Le discours »

§

Les métropolites Emmanuel de Chalcédoine et le diacre Oikoumenois Amanatidis composaient la délégation du patriarcat œcuménique venue à Rome à l’occasion de la fête des saints patrons Pierre et Paul apôtres. En les recevant en audience le vendredi 28 juin, dans la bibliothèque privée du Palais apostolique, le Pape François a prononcé le discours suivant:
Eminence, chers frères dans le Christ, bonjour et bienvenue!
Je vous remercie sincèrement pour votre présence. Je suis reconnaissant à mon bien-aimé frère Sa Sainteté Bartholomée et au Saint-Synode du patriarcat œcuménique d’avoir voulu envoyer cette année encore une délégation pour participer avec nous à la fête des saints patrons de l’Eglise de Rome, les apôtres Pierre et Paul, qui ont témoigné de leur foi en Jésus Christ jusqu’au martyre dans cette ville. Votre venue à cette occasion, ainsi que l’envoi au Phanar de ma délégation à l’occasion de la fête de l’apôtre André, frère de Pierre, offrent l’opportunité d’expérimenter la joie de la rencontre fraternelle et témoignent des liens profonds qui unissent les Eglises sœurs de Rome et de Constantinople, avec la ferme décision d’avancer ensemble vers le rétablissement de l’unité vers laquelle seul l’Esprit Saint peut nous guider, celle de la communion dans la diversité légitime.

§

Consigne 1 »
Renvoie à l'identique le passage du discours qui va de « Je vous remercie » à « la diversité légitime. ».
Le discours et les enregistrements n'ont pas la même origine.

§

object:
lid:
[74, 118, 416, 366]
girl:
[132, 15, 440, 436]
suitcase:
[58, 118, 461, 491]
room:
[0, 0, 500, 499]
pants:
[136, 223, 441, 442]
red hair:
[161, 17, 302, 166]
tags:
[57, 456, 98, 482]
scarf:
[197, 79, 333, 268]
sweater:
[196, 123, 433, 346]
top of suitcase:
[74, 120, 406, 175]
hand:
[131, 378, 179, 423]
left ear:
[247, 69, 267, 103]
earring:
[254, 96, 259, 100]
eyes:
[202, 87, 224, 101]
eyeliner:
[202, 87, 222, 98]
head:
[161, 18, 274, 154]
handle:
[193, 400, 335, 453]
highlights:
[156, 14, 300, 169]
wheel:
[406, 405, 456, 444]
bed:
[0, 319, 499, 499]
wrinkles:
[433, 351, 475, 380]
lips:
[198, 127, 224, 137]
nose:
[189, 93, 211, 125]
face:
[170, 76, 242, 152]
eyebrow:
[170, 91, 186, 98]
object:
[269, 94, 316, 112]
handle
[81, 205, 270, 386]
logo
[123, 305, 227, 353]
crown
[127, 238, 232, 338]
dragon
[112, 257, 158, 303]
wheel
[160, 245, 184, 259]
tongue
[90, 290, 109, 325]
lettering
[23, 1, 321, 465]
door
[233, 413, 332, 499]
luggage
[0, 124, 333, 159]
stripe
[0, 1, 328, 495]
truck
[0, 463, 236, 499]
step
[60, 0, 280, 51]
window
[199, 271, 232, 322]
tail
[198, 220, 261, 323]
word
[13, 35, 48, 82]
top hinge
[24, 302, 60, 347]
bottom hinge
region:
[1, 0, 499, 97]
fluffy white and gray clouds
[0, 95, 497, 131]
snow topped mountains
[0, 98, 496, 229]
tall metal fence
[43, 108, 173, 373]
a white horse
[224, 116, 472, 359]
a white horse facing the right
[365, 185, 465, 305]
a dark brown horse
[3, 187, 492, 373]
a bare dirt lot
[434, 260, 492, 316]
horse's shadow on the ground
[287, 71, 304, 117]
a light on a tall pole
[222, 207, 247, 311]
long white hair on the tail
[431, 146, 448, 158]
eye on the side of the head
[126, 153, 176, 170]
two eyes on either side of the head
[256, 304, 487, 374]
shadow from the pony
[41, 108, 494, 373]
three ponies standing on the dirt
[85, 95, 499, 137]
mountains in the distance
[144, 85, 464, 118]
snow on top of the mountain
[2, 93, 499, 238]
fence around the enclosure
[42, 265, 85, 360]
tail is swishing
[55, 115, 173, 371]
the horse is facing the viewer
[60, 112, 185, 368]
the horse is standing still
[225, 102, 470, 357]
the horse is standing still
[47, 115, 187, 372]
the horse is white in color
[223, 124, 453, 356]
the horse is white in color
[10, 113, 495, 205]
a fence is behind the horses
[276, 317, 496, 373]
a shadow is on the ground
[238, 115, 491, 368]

§

Consigne 2 »
Présente en liste JSON de chaînes les enregistrements, depuis leur première ligne jusqu'à la ligne contenant « a white horse facing the right » incluse, avec une chaîne par ligne et sans les lignes vides.

Résultat 1 »
Je vous remercie sincèrement pour votre présence. Je suis reconnaissant à mon bien-aimé frère Sa Sainteté Bartholomée et au Saint-Synode du patriarcat œcuménique d’avoir voulu envoyer cette année encore une délégation pour participer avec nous à la fête des saints patrons de l’Eglise de Rome, les apôtres Pierre et Paul, qui ont témoigné de leur foi en Jésus Christ jusqu’au martyre dans cette ville. Votre venue à cette occasion, ainsi que l’envoi au Phanar de ma délégation à l’occasion de la fête de l’apôtre André, frère de Pierre, offrent l’opportunité d’expérimenter la joie de la rencontre fraternelle et témoignent des liens profonds qui unissent les Eglises sœurs de Rome et de Constantinople, avec la ferme décision d’avancer ensemble vers le rétablissement de l’unité vers laquelle seul l’Esprit Saint peut nous guider, celle de la communion dans la diversité légitime.

Résultat 2 »
[
  "object:",
  "lid:",
  "[74, 118, 416, 366]",
  "girl:",
  "[132, 15, 440, 436]",
  "suitcase:",
  "[58, 118, 461, 491]",
  "room:",
  "[0, 0, 500, 499]",
  "pants:",
  "[136, 223, 441, 442]",
  "red hair:",
  "[161, 17, 302, 166]",
  "tags:",
  "[57, 456, 98, 482]",
  "scarf:",
  "[197, 79, 333, 268]",
  "sweater:",
  "[196, 123, 433, 346]",
  "top of suitcase:",
  "[74, 120, 406, 175]",
  "hand:",
  "[131, 378, 179, 423]",
  "left ear:",
  "[247, 69, 267, 103]",
  "earring:",
  "[254, 96, 259, 100]",
  "eyes:",
  "[202, 87, 224, 101]",
  "eyeliner:",
  "[202, 87, 222, 98]",
  "head:",
  "[161, 18, 274, 154]",
  "handle:",
  "[193, 400, 335, 453]",
  "highlights:",
  "[156, 14, 300, 169]",
  "wheel:",
  "[406, 405, 456, 444]",
  "bed:",
  "[0, 319, 499, 499]",
  "wrinkles:",
  "[433, 351, 475, 380]",
  "lips:",
  "[198, 127, 224, 137]",
  "nose:",
  "[189, 93, 211, 125]",
  "face:",
  "[170, 76, 242, 152]",
  "eyebrow:",
  "[170, 91, 186, 98]",
  "object:",
  "[269, 94, 316, 112]",
  "handle",
  "[81, 205, 270, 386]",
  "logo",
  "[123, 305, 227, 353]",
  "crown",
  "[127, 238, 232, 338]",
  "dragon",
  "[112, 257, 158, 303]",
  "wheel",
  "[160, 245, 184, 259]",
  "tongue",
  "[90, 290, 109, 325]",
  "lettering",
  "[23, 1, 321, 465]",
  "door",
  "[233, 413, 332, 499]",
  "luggage",
  "[0, 124, 333, 159]",
  "stripe",
  "[0, 1, 328, 495]",
  "truck",
  "[0, 463, 236, 499]",
  "step",
  "[60, 0, 280, 51]",
  "window",
  "[199, 271, 232, 322]",
  "tail",
  "[198, 220, 261, 323]",
  "word",
  "[13, 35, 48, 82]",
  "top hinge",
  "[24, 302, 60, 347]",
  "bottom hinge",
  "region:",
  "[1, 0, 499, 97]",
  "fluffy white and gray clouds",
  "[0, 95, 497, 131]",
  "snow topped mountains",
  "[0, 98, 496, 229]",
  "tall metal fence",
  "[43, 108, 173, 373]",
  "a white horse",
  "[224, 116, 472, 359]",
  "a white horse facing the right"
]